Welcome to the forum! My own '65 hardtop never came with seatbelts or an outside mirror, either. They were indeed options in the early years. Most have been retrofitted, so finding one like yours is VERY RARE INDEED. Now, here goes, I'm gonna let you have it here, with both barrels. You have an original, first year GTO. Not a Tempest, not a hacked up hot hod. You have a Survivor. It needs to stay that way. The late manifold will not work. Also, it would be a BIG MISTAKE to remove the original 3x2 intake. It is a common misconception that tripower set-ups are complex, troublesome, hard to adjust, etc. This is a MISCONCEPTION. Tripower set-up's are simpler, easier to rebuild, and produce more power than most 4 barrel set ups. Only the middle carb has an idle and choke circuit. The carbs can be rebuilt easily by the hobbyist, or sent out to be rebuilt. Why spent good money to devalue the car with modifications that will destroy its originality and integrity? Have the tripower rebuilt, change out the rear end gears for some 3:55's, and enjoy your rare, desirable, early, and FAST GTO!!!
Jeff


----------



## CCLGTO (Jan 2, 2009)

Thanks Geeteeohguy, I would like to rebuild the tripower, but would like some advice on were to get the parts and is there a company that could also perform the rebuild. Also just for education, why do the after market manifolds not fit the 64 heads.


----------



## geeteeohguy (Feb 2, 2008)

Parts are available from Ames Performance and others, like Year One. I would consult Hemmings Motor News for a rebuilder. The heads on a '64 have a different bolt pattern than '65 and up, and the heater hose outlet is in a different location. You could get an earlier application manifold, but, if it were MY car, I'd keep the original, and highly desirable tri power set up. As I said, they are basically trouble free, economical to operate, and go like he**. Good luck........


----------



## Rukee (Feb 8, 2007)

I have a `65 GTO intake, carb (needs rebuilding) and chrome air cleaner I'd gladdly trade you for the Tri-power set up. 
The side mirrors on the `64 and `65 were dealer installed only, they did not come from the factory with the side door mirrors.
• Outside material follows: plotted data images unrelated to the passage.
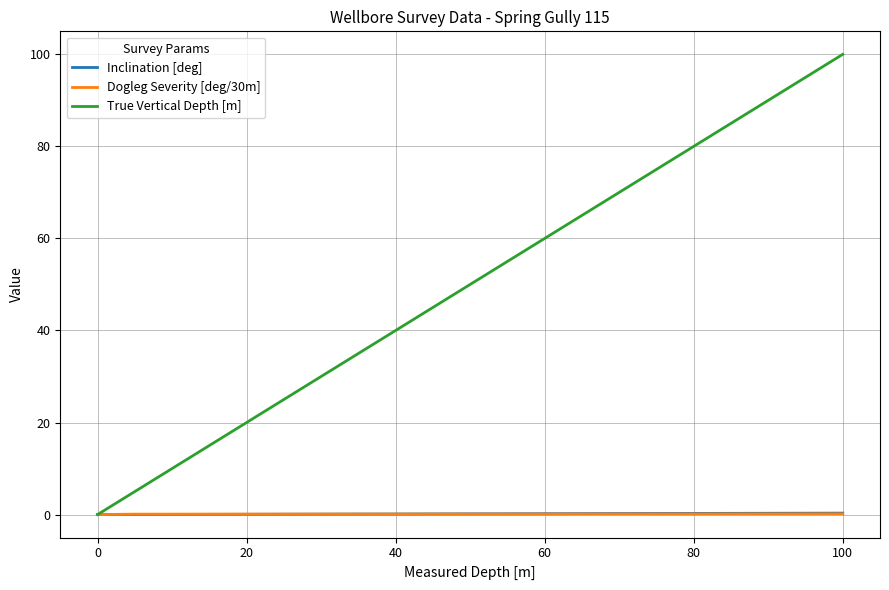

Which series has the largest total across all categories?

True Vertical Depth [m]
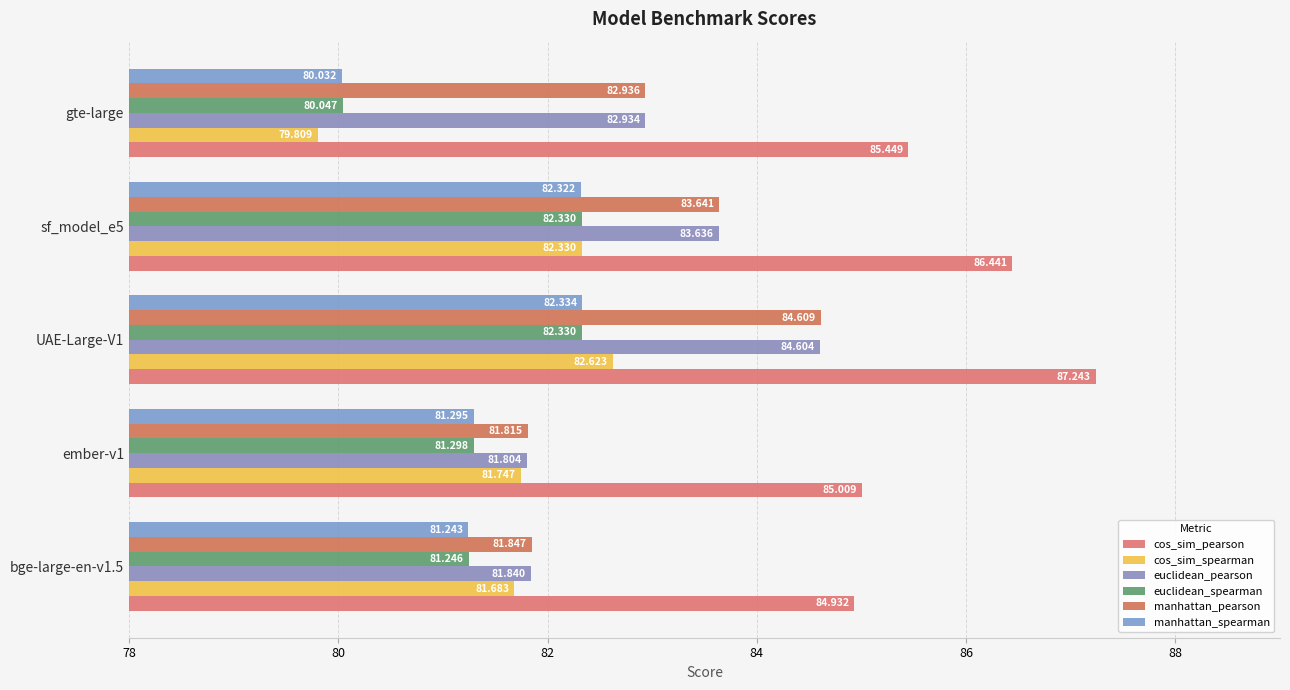

Which series has the largest total across all categories?

cos_sim_pearson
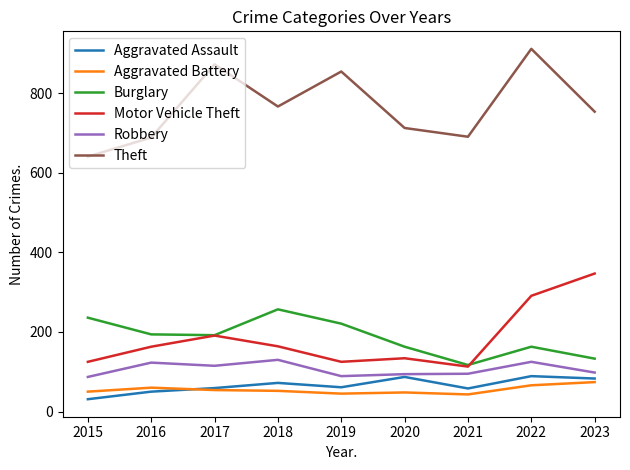

True or false: Burglary has a value of 225 at 2022.

False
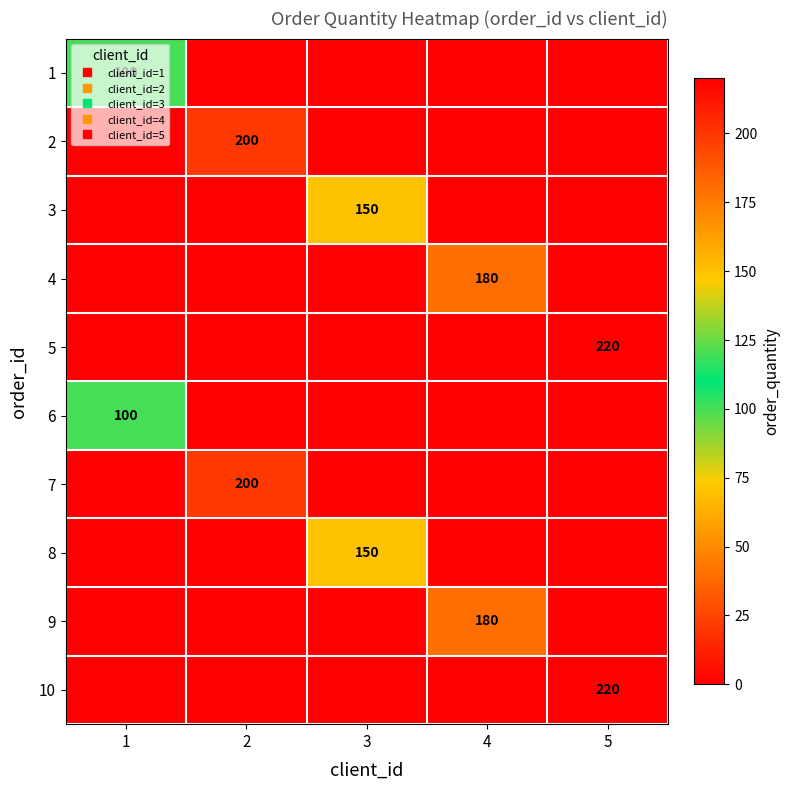

What is the average value of the 9 series?

36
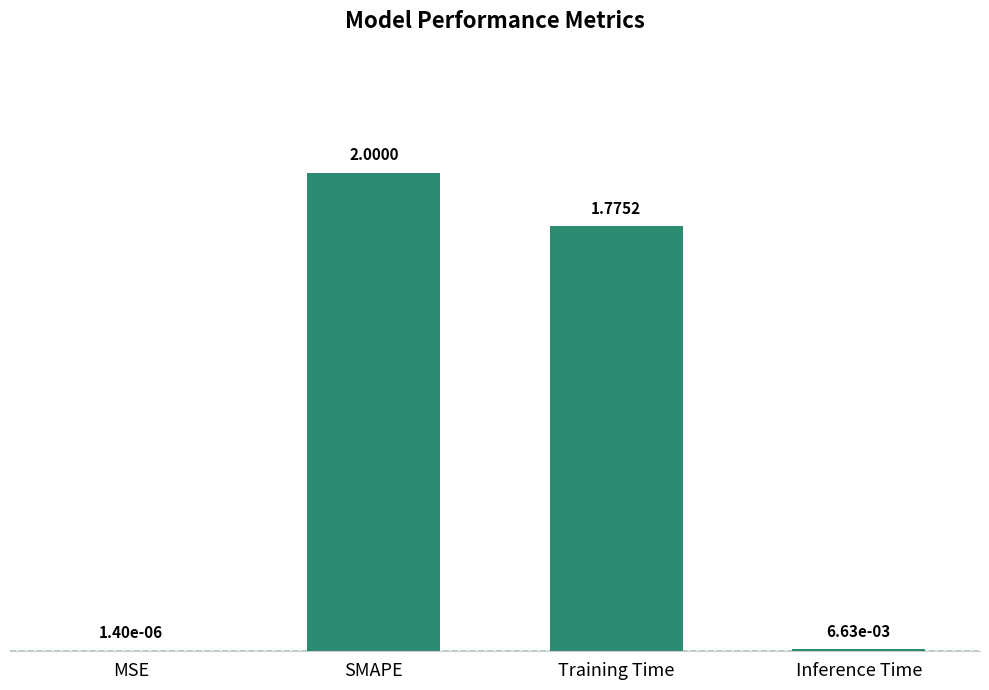

At which label does the data first exceed 1?

SMAPE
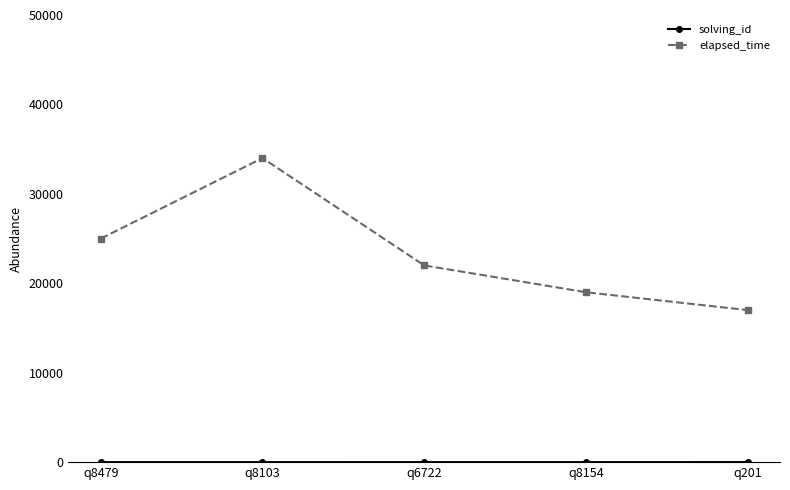

The elapsed_time series shows 59873 at q8103. True or false?

False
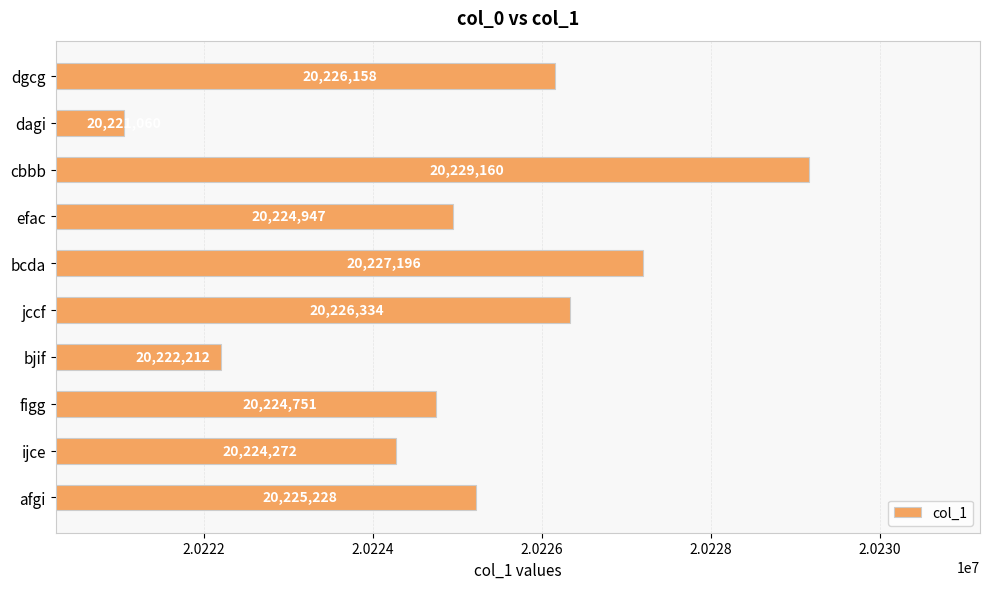

The chart shows a value of 34495797 at ijce. True or false?

False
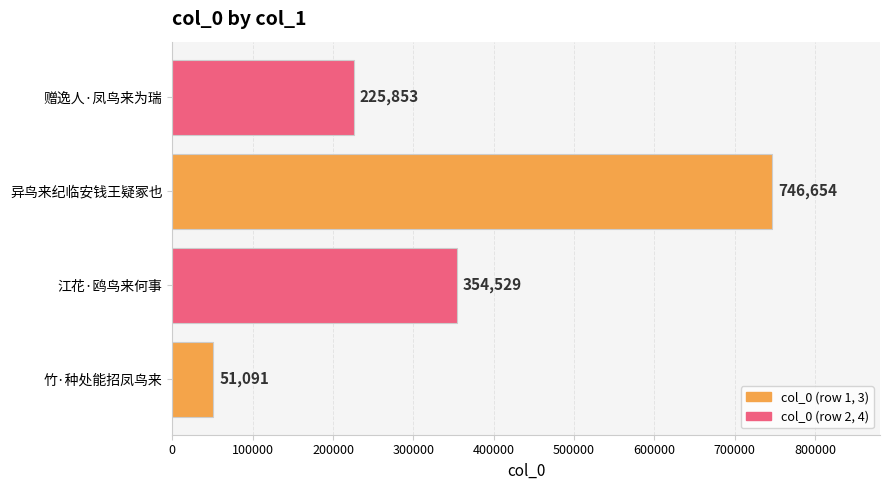

The value at 江花·鸥鸟来何事 is 354529. True or false?

True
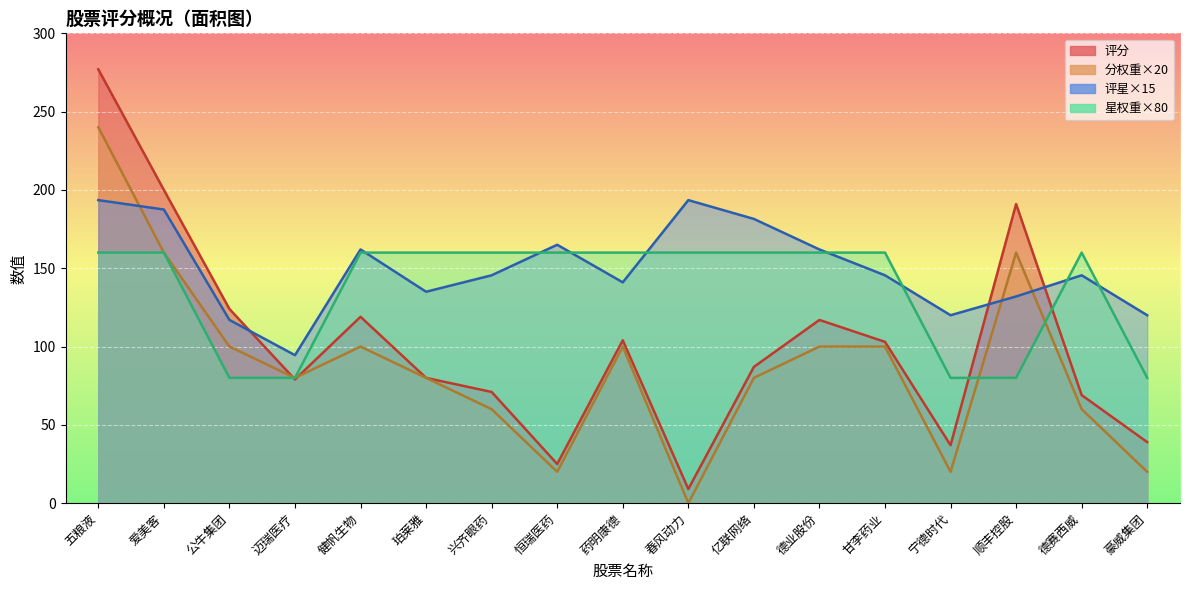

What is the average value of the 星权重 series?

136.5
I'd go with at least the 3:55 with your 4-speed, it'll make it cruise alot better.


----------



## marks64 (Jun 16, 2009)

*Tripower rebuild*

If your thinking of having anyone rebuild your tripower, I'd consider Mike Wasson, pontiactripower.com. He just built a '64 set-up for me and it not only looks fantastic, but is date and code correct. He has a good site for information and parts for all pontiac tripower's. I believe he just got done speaking at the GTOAA National Co-vention. Good luck!


----------



## GregG (Aug 17, 2009)

CCLGTO, would your 64 happen to be turquoise?


----------